Q: I am 87 years old and my wife is 81. We receive a part pension as we jointly own shares which supplement our pension with dividends and franking credit refunds.
My wife and I have both left our assets to each other in our respective wills. I’m concerned that when I pass away my wife will not be able to receive a part pension due to her being above the asset test if she inherits my half of our jointly held shares.
Is it possible for me to leave my half of our shares to one of our children? Therefore, the shares would be held jointly in the names of my wife and our son upon my death.
What will happen with the payment of dividends?
A: When you buy an asset with another person, the asset is considered to have been bought either as “Joint Tenants” or “Tenants in Common”. You as the owners make the election at the time of purchase.
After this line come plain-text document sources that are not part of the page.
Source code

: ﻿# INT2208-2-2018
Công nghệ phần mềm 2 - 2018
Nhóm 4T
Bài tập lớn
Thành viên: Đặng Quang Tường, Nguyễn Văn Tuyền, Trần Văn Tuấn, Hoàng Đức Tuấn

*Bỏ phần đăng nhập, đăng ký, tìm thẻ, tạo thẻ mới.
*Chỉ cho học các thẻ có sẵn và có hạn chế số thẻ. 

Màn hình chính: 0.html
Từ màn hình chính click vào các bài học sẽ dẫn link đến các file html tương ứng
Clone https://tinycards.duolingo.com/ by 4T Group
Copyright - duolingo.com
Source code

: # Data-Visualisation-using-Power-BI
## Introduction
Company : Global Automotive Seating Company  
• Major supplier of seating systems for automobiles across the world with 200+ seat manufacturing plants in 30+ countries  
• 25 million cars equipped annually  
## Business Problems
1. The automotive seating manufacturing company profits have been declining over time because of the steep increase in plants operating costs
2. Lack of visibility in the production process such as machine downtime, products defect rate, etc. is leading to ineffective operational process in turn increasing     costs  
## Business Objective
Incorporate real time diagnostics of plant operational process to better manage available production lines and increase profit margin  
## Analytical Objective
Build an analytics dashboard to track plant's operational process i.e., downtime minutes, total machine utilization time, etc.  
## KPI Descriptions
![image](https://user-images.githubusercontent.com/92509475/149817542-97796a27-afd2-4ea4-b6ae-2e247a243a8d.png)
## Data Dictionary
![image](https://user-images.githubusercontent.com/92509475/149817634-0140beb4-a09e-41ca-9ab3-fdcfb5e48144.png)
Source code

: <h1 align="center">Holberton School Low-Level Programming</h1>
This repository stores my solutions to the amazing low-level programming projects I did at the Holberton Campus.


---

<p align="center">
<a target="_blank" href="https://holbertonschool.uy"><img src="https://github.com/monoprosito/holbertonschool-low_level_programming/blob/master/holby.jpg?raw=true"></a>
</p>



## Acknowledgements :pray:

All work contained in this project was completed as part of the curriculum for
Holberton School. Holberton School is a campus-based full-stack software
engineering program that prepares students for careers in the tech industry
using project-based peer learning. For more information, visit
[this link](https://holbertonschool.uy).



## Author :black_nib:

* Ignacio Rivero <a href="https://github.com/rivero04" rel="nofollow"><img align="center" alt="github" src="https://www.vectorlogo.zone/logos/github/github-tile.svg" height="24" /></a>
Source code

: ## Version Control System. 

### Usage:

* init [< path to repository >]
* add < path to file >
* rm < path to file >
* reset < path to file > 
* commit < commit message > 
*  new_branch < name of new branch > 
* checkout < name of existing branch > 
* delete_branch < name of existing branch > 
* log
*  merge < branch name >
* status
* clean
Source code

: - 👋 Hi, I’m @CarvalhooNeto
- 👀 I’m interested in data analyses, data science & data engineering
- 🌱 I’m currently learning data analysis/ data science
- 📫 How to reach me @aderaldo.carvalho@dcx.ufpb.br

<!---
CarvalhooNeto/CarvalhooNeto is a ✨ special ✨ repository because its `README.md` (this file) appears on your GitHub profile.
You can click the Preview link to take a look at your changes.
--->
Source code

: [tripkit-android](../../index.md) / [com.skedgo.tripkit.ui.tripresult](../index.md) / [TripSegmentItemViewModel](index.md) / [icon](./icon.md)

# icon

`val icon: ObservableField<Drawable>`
I would assume your share ownership has defaulted to “Joint ownership”.
In the event of the death of a “Joint Tenant”, ownership will pass to the surviving owner without the asset forming part of the deceased’s estate.
When assets are transferred on the death of a joint owner, they become assessable for Asset Test purposes by Centrelink for the surviving spouse.
For property owned as “Tenants in Common”, the deceased owner’s interest in the asset forms part of their estate and is dealt with in accordance with the terms of the deceased’s Will.
If the shares owned as “Tenants in Common” are not left to the surviving spouse, then these shares would not count for Asset Test purposes for the surviving spouse.
Where assets are held as tenants in common, you can hold assets jointly with an unequal interest, however, you would need to ensure that you have documented the ownership and declared income distributions in your tax returns to accurately reflect appropriate percentage ownership.
You will need to contact the various share registries to confirm the share ownership as “Tenants in common”.
As ownership of the shares currently resides jointly with you and your wife, all dividends would continue to be paid to you and be assessed for tax purposes in the proportion of ownership. Following your death, these payments would continue to your spouse.
Under “Tenants in Common” ownership, on the death of either you or your wife, ownership and rights to the dividends would transfer to whoever is specified as the beneficiary in accordance with the Will of the deceased.
If you believe that the surviving spouse would lose the Age Pension due to the Asset test, ensuring joint ownership of shares are held as “Tenants in common” with the assets passing to your children on death would be a strategy that can offset the impact of the Asset Test.